→ **QUESTIONS**:
• a. In the article on GPS for motorcycles, explain why Gary Gray thinks navigation units are unlikely to become standard on cruisers. Answer in one to three sentences.
• b. According to the article on GPS for motorcycles, within how many years does Gary Gray expect GPS to become a standard feature on touring bikes?
• c. Continue the article on GPS for motorcycles, starting after its last paragraph.

→ **PASSAGE**:
§

April 2, 2007 – Mapping out the future of GPS

By Steve Bauer
Managing Editor
As more cars come off the assembly line with GPS systems already integrated into the dashboard, many in the powersports industry wonder if motorcycles will follow suit, especially in the touring segment.
Or will GPS units be better suited as aftermarket add-ons since many consumers want technology that can be easily transferred from vehicle to vehicle and beyond?
Considering the expanding benefits that GPS systems will provide, the question isn’t if they’ll fit into the motorcycle market, but what’s the best way to do it?

Integrated Units?
One of the questions surrounding navigational units in motorcycles is whether OEMs plan to integrate these systems into their bikes. According to Gary Gray, product manager for Victory Motorcycles, the answer largely depends on the type of bike.
“As an OEM, if you want a GPS system to be cost effective and not take away from the look of the bike, you have to integrate it into the gauge panel,” he said. “That’s something you’re already seeing on touring bikes, and for that segment I can see it becoming a standard feature in two to three years. Right now, however, it’s mostly offered as an add-on or an option.”
Gray says it’s a much more difficult task to integrate a navigational unit into a cruiser or sport bike, as riders in those market segments are mostly concerned with the look of their motorcycles. At the same time, however, he notes that riders in both segments have shown increasing interest in having a GPS unit for their bikes.
“For cruisers and sport bikes, although there is still a lot of interest, it’s much less likely to see navigation units becoming standard there. More likely they’ll become an option the manufacturer provides for the consumer,” he said. “Because again the guys who ride cruisers are concerned with comfort and style, and if you put a big LCD screen on the handlebars it will detract from that.
“Right now what most people are doing is using a hand-held device that’s bolted onto the bike. It looks kind of clunky, and although they’re not terrible, they’re not as good as they could be, and I think that’s where the future lies for these two segments, somehow integrating a hand-held unit with a factory package.”

§

→ **SUPPLIED INFORMATION**:
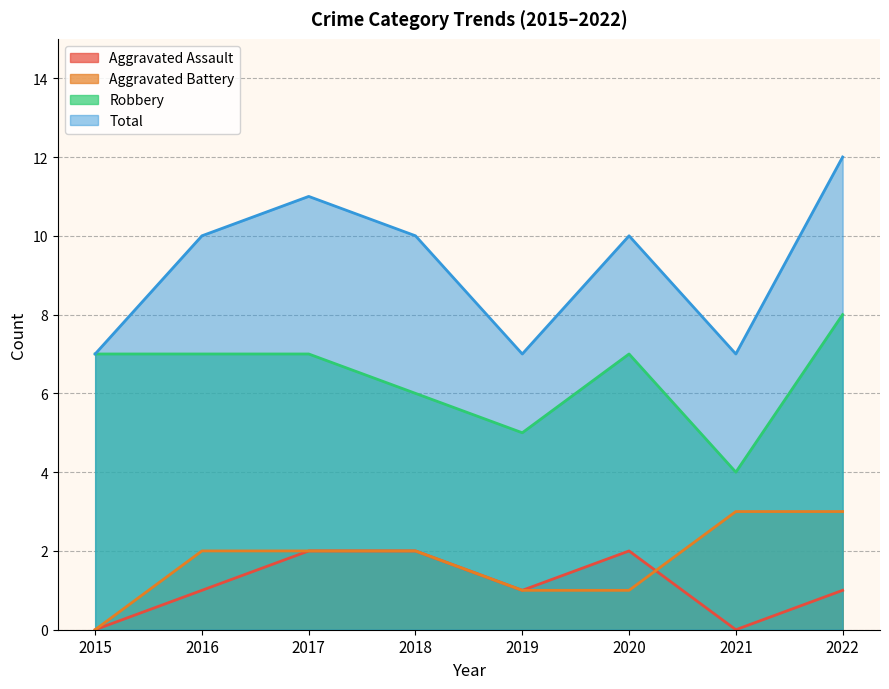

Where do Aggravated Assault and Aggravated Battery first cross each other?

2020 and 2021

§

→ **LIST OF ANSWERS**:
• a. Gray says cruiser riders care about comfort and style. Putting a big LCD screen on the handlebars would detract from that, so navigation is more likely to be offered as an option than as standard equipment.

• b. Within two to three years.

• c.
An Aftermarket Specialty
As with most customization in the motorcycle industry, GPS aftermarket companies dominate this side of the business. One quick search on the Internet reveals dozens of companies that offer navigational units for every type of motorcycle rider. But as the old adage says, “buyer beware.” Many of these companies offer units that aren’t portable, don’t come with universal mounting brackets and sometimes aren’t even designed for motorcycles.
Ted Gartner, media relations manager for Garmin, says many buyers fall into the trap of believing that in-dash units are the wave of the future.
“In-dash navigational systems have their place, especially in automobiles. But what we’ve found in market research is that people love to have the option of portability where they can buy a unit, use it anywhere and update it as they need to,” he said. “For example, how many in-dash car phones do you see today? The answer is little to none. Back when cell phones first came on the scene, many people thought it would be a great idea to have a phone in their car. Well, of course it turned out that people wanted to be able to bring their cell phones with them everywhere, too. That same philosophy applies to GPS units, people want the portability, and in-dash units are not only more expensive, but they’re useless for most of the year if you live in a northern climate.”
Gartner points to the automotive industry to illustrate the same problems that motorcycle OEMs would have if they attempted to integrate an in-dash GPS unit into an assembly bike.
“In the automotive industry, the aftermarket navigational units far exceed anything that’s factory installed or in-dash, and the same applies to motorcycles,” he said. “First, aftermarket units are about half the price, and most important, the design time for one of our products is a year, where the design time for an OEM is three years, because they have to create a navigational system while the bike’s still in the planning stages. So what happens is by the time you purchase your new bike, you’ve got a three-year-old navigation unit in it that won’t have the features or the functions that a top-of-the-line portable would have for about half the price.”
Gartner agrees with Gray that the answer lies in combining aftermarket technology with OEM in-dash design.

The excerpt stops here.